Department of Surgery, Jichi Medical University, Shimotsuke, Japan.
Kaohsiung J Med Sci. 2023 May;39(5):533-543. doi: 10.1002/kjm2.12660. Epub 2023 Feb 22.
The pink color sign in iodine unstained areas is useful to differentiate esophageal squamous cell carcinoma (ESCC) from other lesions. However, some ESCCs have obscure color findings which affect the ability of endoscopists to differentiate these lesions and determine the resection line. Using white light imaging (WLI), linked color imaging (LCI) and blue laser imaging (BLI), 40 early ESCCs were retrospectively evaluated using images before and after iodine staining. Visibility scores for ESCC by expert and non-expert endoscopists were compared using these three modalities and color differences measured for malignant lesions and surrounding mucosa. BLI had the highest score and color difference without iodine staining. Each determination with iodine was much higher than without iodine regardless of the modality.
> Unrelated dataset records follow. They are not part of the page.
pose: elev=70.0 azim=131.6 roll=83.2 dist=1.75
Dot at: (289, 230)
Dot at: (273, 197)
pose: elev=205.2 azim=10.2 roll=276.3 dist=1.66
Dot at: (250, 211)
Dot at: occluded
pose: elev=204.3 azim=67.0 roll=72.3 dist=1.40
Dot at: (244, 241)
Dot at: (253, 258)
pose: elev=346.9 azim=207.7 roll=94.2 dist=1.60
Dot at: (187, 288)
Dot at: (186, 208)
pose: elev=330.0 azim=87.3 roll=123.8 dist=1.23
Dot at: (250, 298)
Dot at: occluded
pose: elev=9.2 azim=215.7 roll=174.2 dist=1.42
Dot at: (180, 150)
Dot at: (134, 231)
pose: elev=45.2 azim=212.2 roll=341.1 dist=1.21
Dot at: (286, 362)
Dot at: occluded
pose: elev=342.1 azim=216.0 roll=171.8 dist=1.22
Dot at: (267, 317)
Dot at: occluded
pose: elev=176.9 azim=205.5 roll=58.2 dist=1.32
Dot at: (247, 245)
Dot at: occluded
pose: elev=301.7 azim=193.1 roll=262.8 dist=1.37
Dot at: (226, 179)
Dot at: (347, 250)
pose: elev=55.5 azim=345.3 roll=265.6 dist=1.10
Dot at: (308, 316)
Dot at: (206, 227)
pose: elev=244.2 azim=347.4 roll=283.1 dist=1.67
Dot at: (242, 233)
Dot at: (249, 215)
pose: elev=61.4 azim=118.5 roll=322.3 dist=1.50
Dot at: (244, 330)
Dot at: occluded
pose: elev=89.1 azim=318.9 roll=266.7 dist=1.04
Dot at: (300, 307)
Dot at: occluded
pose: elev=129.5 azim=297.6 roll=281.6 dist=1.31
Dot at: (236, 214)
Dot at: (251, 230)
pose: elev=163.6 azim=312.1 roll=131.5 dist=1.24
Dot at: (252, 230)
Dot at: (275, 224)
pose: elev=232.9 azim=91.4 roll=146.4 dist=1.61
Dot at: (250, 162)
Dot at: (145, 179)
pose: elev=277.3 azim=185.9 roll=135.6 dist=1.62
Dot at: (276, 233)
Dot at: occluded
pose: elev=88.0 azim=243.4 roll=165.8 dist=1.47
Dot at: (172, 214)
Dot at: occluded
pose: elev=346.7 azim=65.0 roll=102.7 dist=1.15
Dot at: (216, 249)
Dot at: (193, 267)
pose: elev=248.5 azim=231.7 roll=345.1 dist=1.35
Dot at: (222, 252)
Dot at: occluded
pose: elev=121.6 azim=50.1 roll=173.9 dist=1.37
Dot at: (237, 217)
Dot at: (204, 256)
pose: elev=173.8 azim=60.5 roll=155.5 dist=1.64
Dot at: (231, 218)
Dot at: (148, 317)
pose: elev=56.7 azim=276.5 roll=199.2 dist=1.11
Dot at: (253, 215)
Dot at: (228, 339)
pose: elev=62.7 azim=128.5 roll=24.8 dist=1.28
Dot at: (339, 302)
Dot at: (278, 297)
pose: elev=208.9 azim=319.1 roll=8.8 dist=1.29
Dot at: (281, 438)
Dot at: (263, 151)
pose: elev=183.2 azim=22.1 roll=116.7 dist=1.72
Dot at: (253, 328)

With iodine, ESCC mainly appeared pink, purple and green using WLI, LCI and BLI, respectively and visibility scores determined by non-experts and experts were significantly higher for LCI (both p < 0.001) and BLI (p = 0.018 and p < 0.001) than for WLI. The score with LCI was significantly higher than with BLI among non-experts (p = 0.035). With iodine, the color difference using LCI was twice that with WLI and one with BLI was significantly larger than with WLI (p < 0.001). These greater tendencies were found regardless of location, depth of cancer or intensity of pink color using WLI. In conclusion, areas of ESCC unstained by iodine were easily recognized using LCI and BLI. Visibility of these lesions is excellent even by non-expert endoscopists, suggesting that this method is useful to diagnose ESCC and determine the resection line.
碘不着色区域的粉红色征象有助于鉴别食管鳞状细胞癌(ESCC)与其他病变。然而,一些ESCC的颜色表现不明显,这影响了内镜医师鉴别这些病变和确定切除线的能力。利用白光成像(WLI)、联动成像(LCI)和蓝光成像(BLI),对40例早期ESCC进行回顾性评估,使用碘染色前后的图像。使用这三种模式比较专家和非专家内镜医师对ESCC的可视性评分,并测量恶性病变与周围黏膜的颜色差异。BLI在未进行碘染色时具有最高的评分和颜色差异。无论采用何种模式,使用碘进行的每次判定都比不使用碘时高得多。使用碘时,ESCC在WLI、LCI和BLI下分别主要呈现粉红色、紫色和绿色,非专家和专家确定的LCI可视性评分(均p<0.001)和BLI可视性评分(p = 0.018和p<0.001)均显著高于WLI。在非专家中,LCI的评分显著高于BLI(p = 0.035)。使用碘时,LCI的颜色差异是WLI的两倍,BLI的颜色差异明显大于WLI(p<0.001)。无论癌症的位置、深度或WLI下粉红色的强度如何,都发现了这些更明显的趋势。总之,使用LCI和BLI可以很容易地识别未被碘染色的ESCC区域。即使是非专家内镜医师,这些病变的可视性也非常好,这表明该方法有助于诊断ESCC并确定切除线。